Document extract:
※

Monday, July 26, 2010

Stage 9 - Jausiers to Entrevaux (Col de la Bonette)

July 1st, stage 9, and Nice almost within touching distance.  Today was going to be a serious test of endurance and we had given ourselves the best opportunity to survive the day by getting locked at the campsite bar in La Coldamine the night before.  Between the start and finish of todays stage of 150kms lay the highest paved road in Europe: Col de la Bonette (2802m) and the Col de la Couillole (1678m) which didn't even get a mention in our itinerary for some reason.  Given that we had a long and steep road ahead of us we had a 5.30am wakeup, with a 7am departure.  We had some eggs with bacon for breakfast which was perfect hangover (still drunk) fodder.  It made a welcome change from the daily granola munchfest we had become accustomed to.  I think I was almost the last person to leave the campsite, as was now also customary.  Marcel the bag man used to joke that he would have to remember to leave room for my luggage on the truck, as I was always last.  I was happy enough to start a little later than everyone else as I wasn't worried about catching up and enjoyed the few miles of tranquility on my tod.  


The start of the ascent to the Col de la Bonette was only a little down the road, in a southerly direction out of the town of Jausiers. The morning air was brisk which gave me the impetus to drive on to keep warm.  Nonetheless, I knew that in a couple of hours there would be a river of sweat on my brow as the French Summer temperatures soared.
I had grown to love the morning ascents over the preceeding 2 weeks.  Soon I joined up with Simon Hayes of Bicycling Australia and decided that I would chit chat with him and enjoy the countryside instead of burning up the mountain.  Cycling up steep mountains can be somewhat of a counter emotional activity.  On one hand you want to take your time and experience all that the mountain has to offer, but on the other hand you want the suffering to be over as soon as possible.  The only way to achieve the latter is by cycling at the limits of your ability.  Sometimes if the gradients are steep and the distance is long, no respite can be found, even by going slow and its a matter of simply digging deep to find the strength to get you over the top.  It was clear to see quite early on in the ascent to Bonette that the landscape was stunning and I wanted to enjoy it as much as possible, stopping to take photos on this our last big climb of Les Dix Alpes.

※

Information provided:
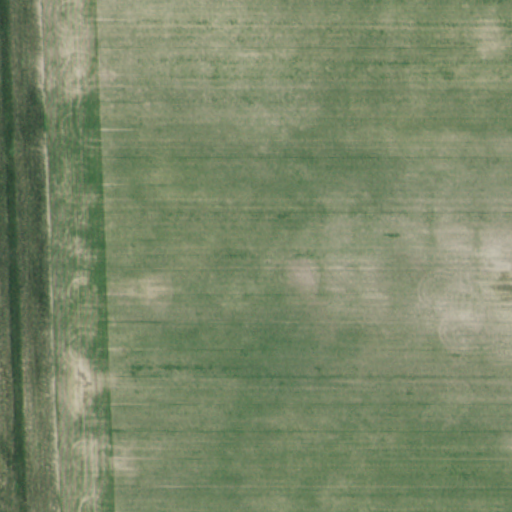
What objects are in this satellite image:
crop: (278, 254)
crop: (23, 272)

※

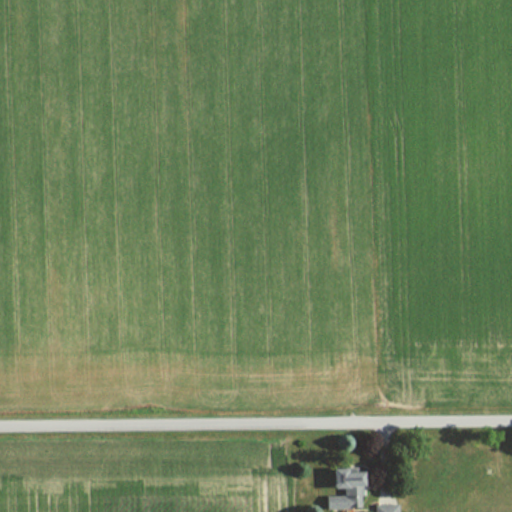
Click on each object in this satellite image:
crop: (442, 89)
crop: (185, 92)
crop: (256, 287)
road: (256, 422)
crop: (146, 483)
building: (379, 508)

※

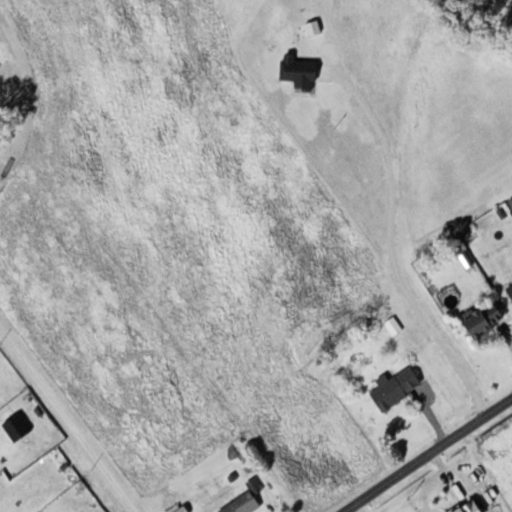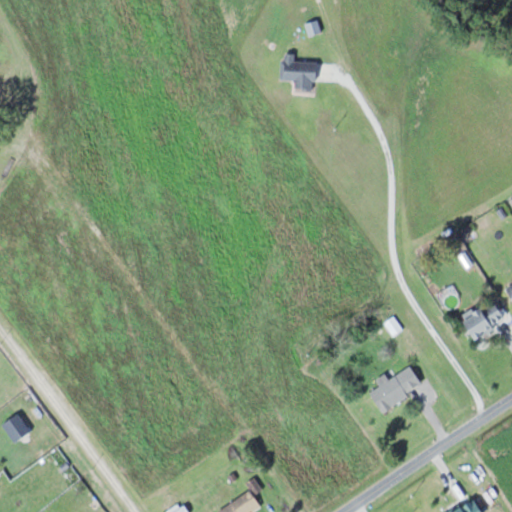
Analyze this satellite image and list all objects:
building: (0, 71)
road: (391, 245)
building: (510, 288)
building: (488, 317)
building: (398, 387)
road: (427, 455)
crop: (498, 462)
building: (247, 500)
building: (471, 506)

※

Actions to take:
1. In the stage 9 cycling account, decide whether each statement agrees with the text. For each, answer yes or no and quote the exact words that decide it. (a) The riders woke at 5.30am and set off at 7am. (b) Breakfast that morning was the usual granola. (c) The climb to the Col de la Bonette began far from Jausiers.
2. Carry on the account of the stage 9 ride from Jausiers over the Col de la Bonette, starting right after its last sentence.

The answers:
1.
(a) Yes: "we had a 5.30am wakeup, with a 7am departure"
(b) No: "We had some eggs with bacon for breakfast" and "It made a welcome change from the daily granola munchfest we had become accustomed to."
(c) No: "The start of the ascent to the Col de la Bonette was only a little down the road"

2.
The col itself is part of the Mercantour National Park which is one of the nine national parks of France in the Alpes-de-Haute-Provence department.  On the ascent and from the top we could see a wide number of other mountains, some of which we had already traversed including the Grand St. Bernard. 
From Jausiers in the north, the climb is 24,1 km long. Over this distance, the climb is 1589 m. (an average percentage of 6.6%), with the steepest sections at 9%.  The pass has featured in the Tour de France four times (1962, 1964, 1993 and 2008).  I remember in the 2008 stage where the lead rider over the top - John-Lee Augustyn - crashed dramatically on the way down.  He did, however, receive 5,000 Euros for the leader over the highest point of the Tour, also known as the "Souvenir Henri Desgrange".  Words cant really do this mountain justice, so to illustrate the beauty of the Col de la Bonette here are some pictures.
Halfway up Bonette, facing north towards Jausiers
Facing south towards the Cima
Alpine lake not far from the summit
 Getting steeper close to the top
Cime de la Bonette, viewed from the northern ascent from Jausiers. The Col de la Bonette is marked by the gap in the centre of the picture, while the circle road takes a loop up and around the Cime de la Bonette, before joining the col behind the ridge
Famous scene from TdF2008 where the ascenders were on the right of the tv screen and the descenders were on the left...
"Maca" with just a km or so of 15% gradient to go to the top of Col de la Bonette
The summit of the Col de la Bonette at almost 3000m above sea level - air is fairly tight up here
Very fast and dangerous descent!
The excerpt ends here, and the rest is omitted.